Background information
- Born: Pierre Job 11 July 1948 Sidi Bel Abbès, Algeria (when Algeria was still a French colony)
- Origin: Algeria
- Died: 8 September 2008 (aged 60) Paris, France
- Genres: World music, alternative music
- Occupations: Composer; record producer;
- Labels: Columbia; SME Records; TriStar Music; SME Records;
- Formerly of: ZNR

= Hector Zazou =

French composer and record producer (1948–2008)

Pierre Job known professionnally as Hector Zazou (11 July 1948 – 8 September 2008) was a French composer, arranger and record producer who collaborated with an international array of singers, inviting the likes of John Cale, Laurie Anderson, Siouxsie Sioux,
Ryuichi Sakamoto, Jane Siberry, Björk, David Sylvian and Suzanne Vega.

His collaboration with singer Bibaye on 1983's album Noir et blanc fused African music with electronica.
He kept on exploring and mixing music genres with world music through his solo projects: his 1994 album Songs from the Cold Seas was critically acclaimed and garnered media attention in the US upon release.

== Biography ==
Pierre Job was born in a "pieds-noirs" family (French citizens living in Algeria when Algeria was still a French colony - his father was French and his mother was Spanish). His father was a teacher. In 1962 his family moved to Marseille, France.

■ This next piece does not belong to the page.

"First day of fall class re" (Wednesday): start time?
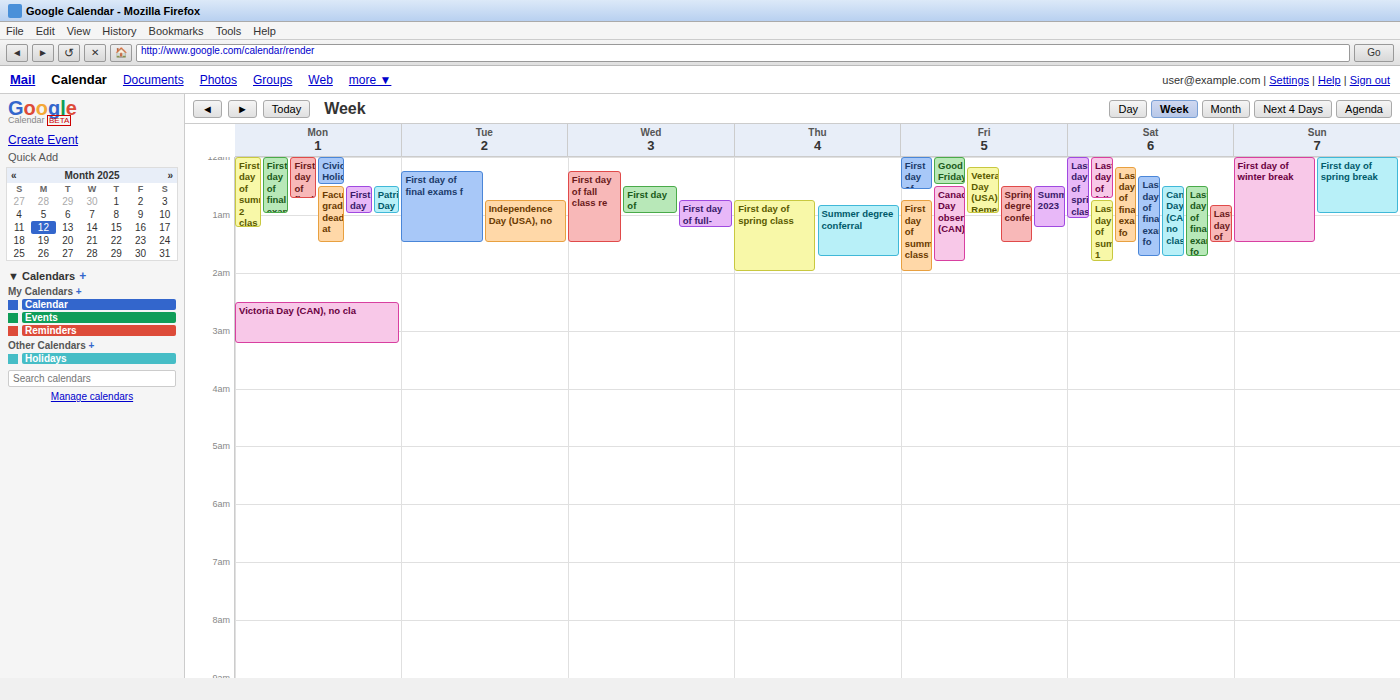
12:15 AM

He chose the name Hector Zazou, when he first came to international attention as part of ZNR, a duo with Joseph Racaille, where both played electric keyboards. Their 1976 debut album Barricade 3 was notable for its "strong Satie influence, stripped to minimal essentials, everything counts".

Zazou's Long-time collaborators included trumpeter Mark Isham; guitarist Lone Kent; cellist and singer Caroline Lavelle; trumpeter Christian Lechevretel, who appeared on all of his albums after Sahara Blue; clarinetist and flutist Renaud Pion, who appeared on all of his albums since his record production work with Les Nouvelles Polyphonies Corses in 1991. He also often worked with drummer Bill Rieflin and Japanese recording artist Ryuichi Sakamoto.

His discography demonstrated his affinity for cross-cultural collaborations, and incorporated modern techniques and sounds in re-recordings of traditional material.

His groundbreaking 1983 album Noir et blanc with Congolese singer
Bony Bikaye released under the banner "Zazou/Bikaye", garnered a lot of international attention, and is widely recognized as one of the earliest and most impressive experiments in fusing African music and electronica.

Zazou regarded his work during the 1980s as his time of apprenticeship in the studio. On his 1986 solo album, Reivax au Bongo, he experimented with fusing classical vocals with an electronic backdrop. On his 1989 solo album, Géologies, he combined electronic music with a string quartet.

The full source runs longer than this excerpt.